FIFA and UEFA are facing a legal battle in Europe’s top court against the European Super League — a breakaway league that believes the two governing bodies breached competition law.
The battle comes after 12 top-flight soccer teams announced plans in April 2021 to create the Super League. The idea was met with public outcry, leading most teams — except Barcelona, Juventus, and Real Madrid — to distance themselves from the venture.
- FIFA and UEFA threatened clubs and players with expulsion from their competitions.
- At issue are media rights, which would be split among members of the Super League.
- In response, the Super League vowed to distribute $321 million to clubs outside the breakaway league.
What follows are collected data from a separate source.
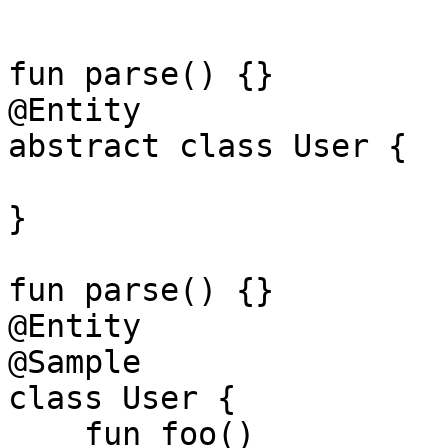
fun parse() {}

@Entity

abstract class User {

}

fun parse() {}

@Entity

@Sample

class User {

    fun foo()
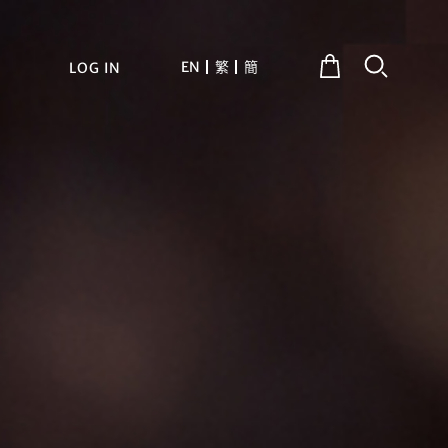
EN
繁
簡
LOG IN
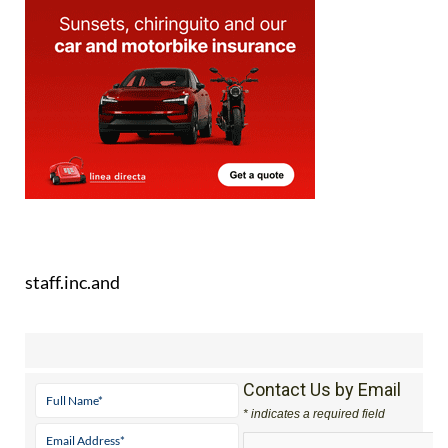
staff.inc.and
Contact Us by Email
* indicates a required field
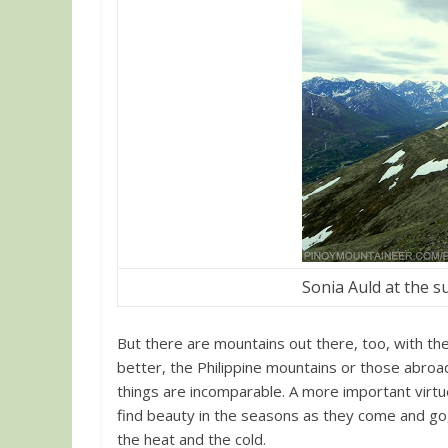
Sonia Auld at the 
But there are mountains out there, too, with the
better, the Philippine mountains or those abroa
things are incomparable. A more important virtue
find beauty in the seasons as they come and go, 
the heat and the cold.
The Super League — established under Spanish law — is seeking approval by the European Court of Justice to continue with its plan, which is hampered by a Spanish ruling.
In April, a Spanish court ruled that UEFA and FIFA could sanction Barcelona, Juventus, and Real Madrid if they followed through with their plans to join the Super League. The unfavorable decision overturned a previous ruling that protected clubs from sanctions by FIFA and UEFA.
The court battle between UEFA, FIFA, and the Super League has major implications for entities outside soccer.
On Monday, the Wall Street Journal reported that the PGA Tour is being investigated by the Department of Justice over anticompetitive behavior as it competes with the LIV Golf Invitational Series. At issue are regulations regarding player participation in non-PGA events.